This Is Not A Race Report


Today I was supposed to be telling you all about my glorious victory and new course record at yesterday’s ‘Early Hilly 22’ time trail. However, the A153 was shut at Wilsford level crossing for engineering works and so the race has been postponed until May. This is shame because I would definitely have won it in magnificent style, leaving the others all trailing in my wake as I disappeared off into the distance (I can write anything for this bit, no-one will ever know what would actually have happened. To be honest, I suspect it wouldn’t have been that, but you never know...)


Anyway, I am going to have to think of something else to talk about, so this is the first in a series of little snippets of things which have happened to me, or which I have seen, involving bikes but not actually during a race. As my last piece was about bodging mending bikes I shall start with the least well prepared person I have seen at a race.

It was the Scottish Cross Country Series race at Aberfoyle in either 2003 or 2004. I would say it was the one where it absolutely chucked it down all day but that wouldn’t really narrow it down. I had been given a lift to the race by my friend James in the van he had borrowed from his local bike shop.



The Fun category race was in the morning, our Elite race was in the afternoon, so we were sitting in the van hiding from the rain. About 20 minutes before the start of the fun race someone came over to us to ask if we could help, as his cassette was loose. We didn’t like to point out that we didn’t actually work for the bike shop concerned, or indeed any bike shop, and tightening a cassette isn’t a difficult thing to do so we said we would fix it for him.

We removed his skewer and attached the cassette tool and big spanner, the cassette was already as tight as it could be but his entire freewheel was very, very loose. We asked which race he was doing, and he told us he was doing the Fun race in about 15 minutes time.

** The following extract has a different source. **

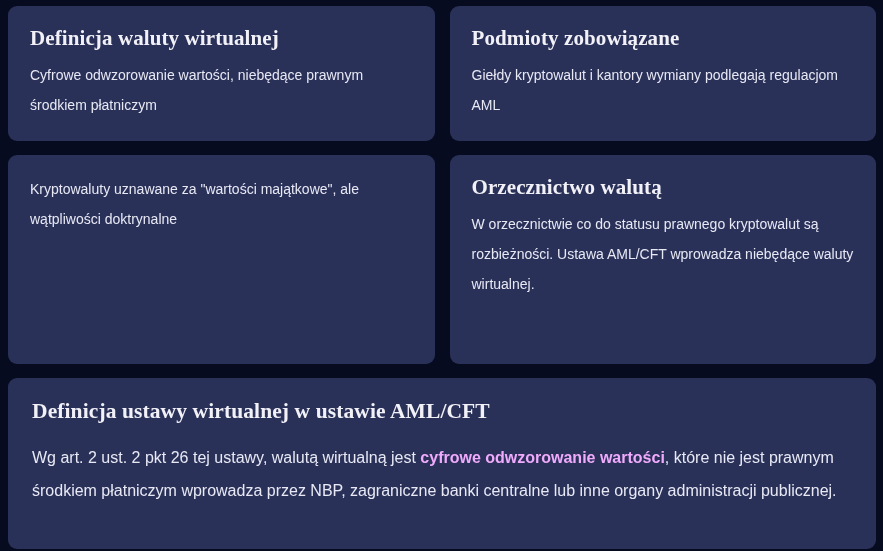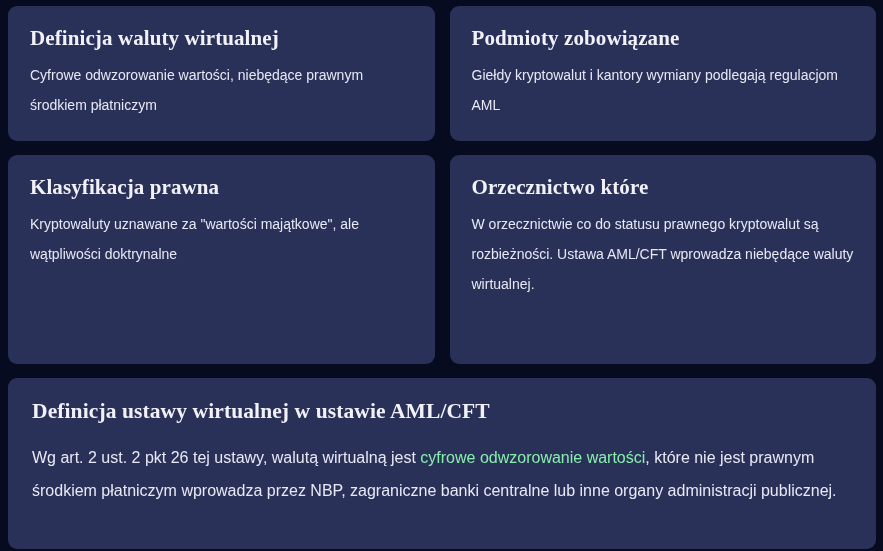"Klasyfikacja prawna" div.card-title { html: <div>Klasyfikacja prawna</div> -> none }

OK, we need the fastest ever rebuild of a freewheel. We can do that. This being 2003, or maybe 2004, it was an old fashioned cup and cone rear hub, so the freewheel was removed, followed by the cones, axle, bearings, springs and pawls. These were all hastily degreased and cleaned as best one can while hiding under a large umbrella. The umbrella was doing it’s best to induce a Mary Poppins impression in the guy to whom the wheel belonged while he was holding it over us as we attempted to keep the water out of the freshly greased bearings.

The others were all starting to assemble on the start line so he was sent to ask them to delay the start for a few minutes, the commissaire was happy to do this but the other competitors looked less than chuffed, as well as very cold and very wet.

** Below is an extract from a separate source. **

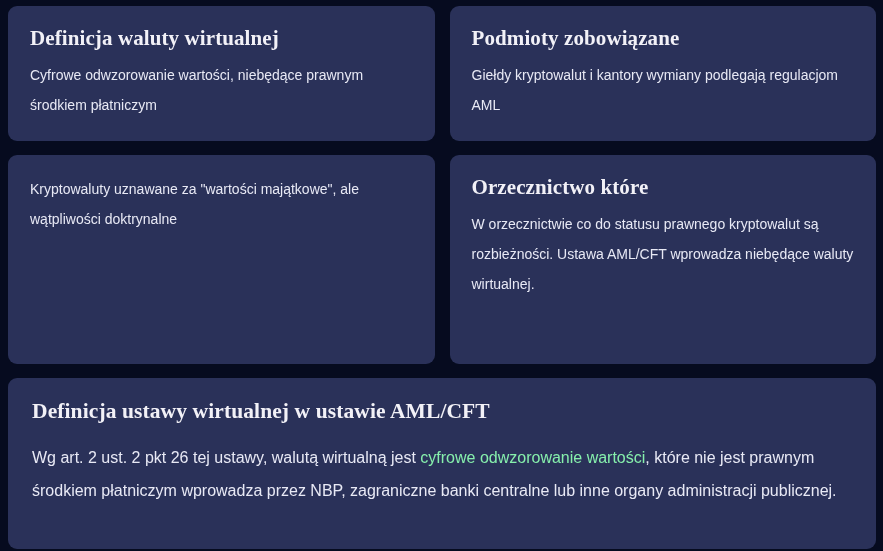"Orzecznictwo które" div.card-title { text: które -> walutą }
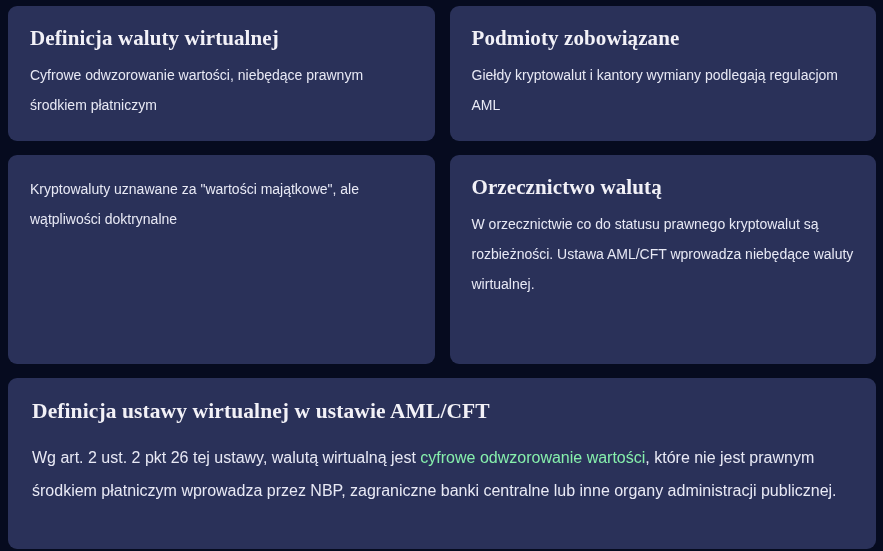"cyfrowe odwzorowanie wartości" .card-body b, .card-body .strong { color: #86efac -> #f0abfc; font-weight: normal -> bold }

This picture is just for illustrative purposes, we didn't quite 
need to go as far as taking the hub out of the wheel!

We got the hub back together, it felt much better and the freewheel stayed where it was put, which was good. We put the cassette back on and the wheel back into the bike.  This being an old fashioned cup and cone hub the axle had not gone back in exactly the same place it come out of and was a couple of millimeters over to one side. Some people, including our new friend, still had V brakes in those days and so this was now rubbing on one side and was miles away on the other, and we had also upset his gears.

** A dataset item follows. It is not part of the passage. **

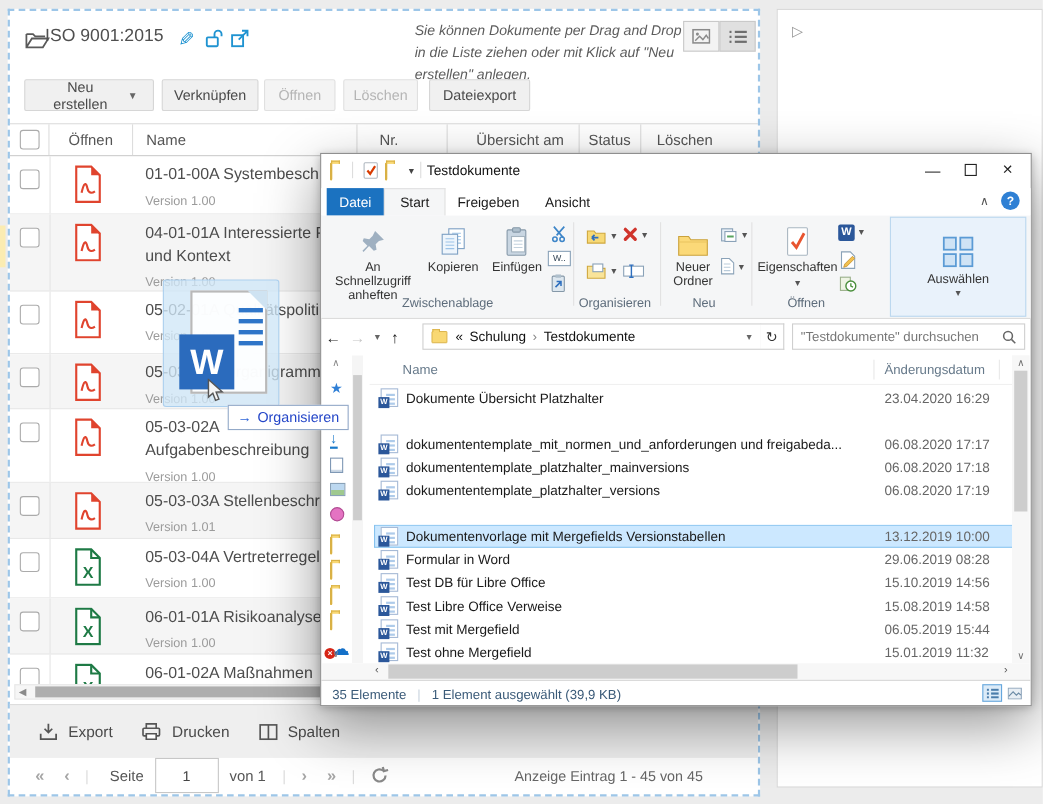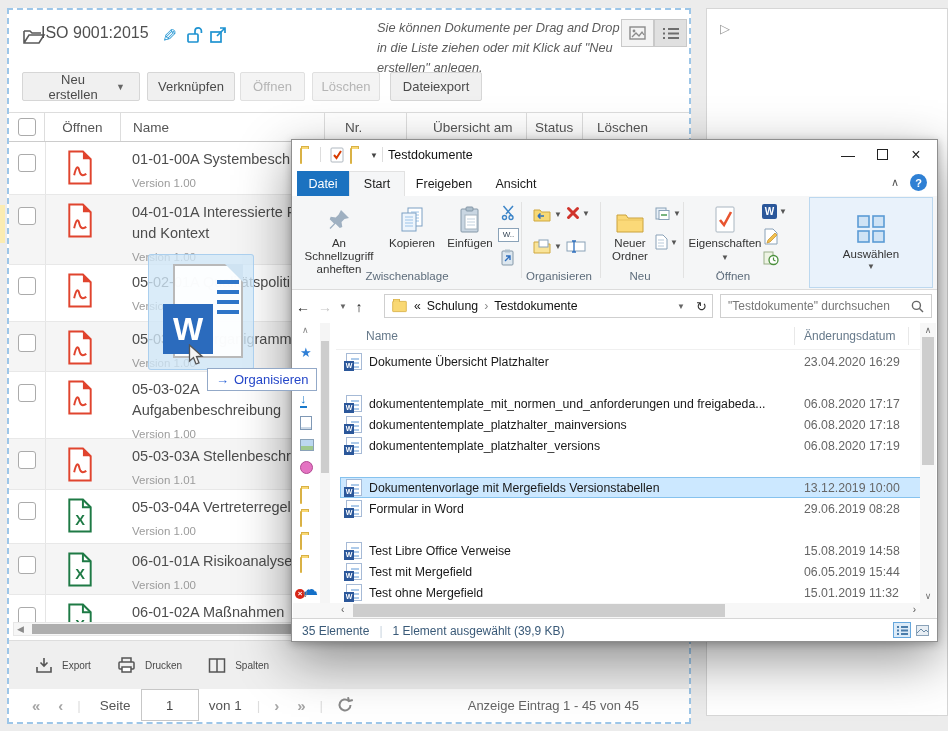"Test DB für Libre Office" div.frow { html: none -> <div> <span></span> <span>Test DB für Libre Office</span> <span>15.10.2019 14:56</span> </div> }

So we had to adjust the gears. This would have been a lot easier had part of his outer not been split and the inner wasn’t poking through. He was again dispatched to ask for another delay to the start, much to the annoyance of his fellow competitors. We recabled his rear gear system while he held the umbrella over us as best he could in the wind.

We then moved on to his brake. This was of course also in a sorry state, but luckily we had spare pads in the van so we gave him some of those and fitted them while he went to ask for just a couple more minutes, avoiding all eye contact with the field of sodden and frozen bikers standing on the grid waiting for him.

Finally his bike was deemed fit to race, we gave it back to him, he took it and ran to the start line, taking his place at the back of the pack. The commissaire shouted “GO!” Everyone else shot off into the forest while our friend put far too much power through his badly worn and corroded chain, snapped it, and was left floundering on the start line. Needless to say he wasn’t the kind of person to carry a chain tool and with the race now underway outside help was forbidden. His first ever race lasted 3 feet.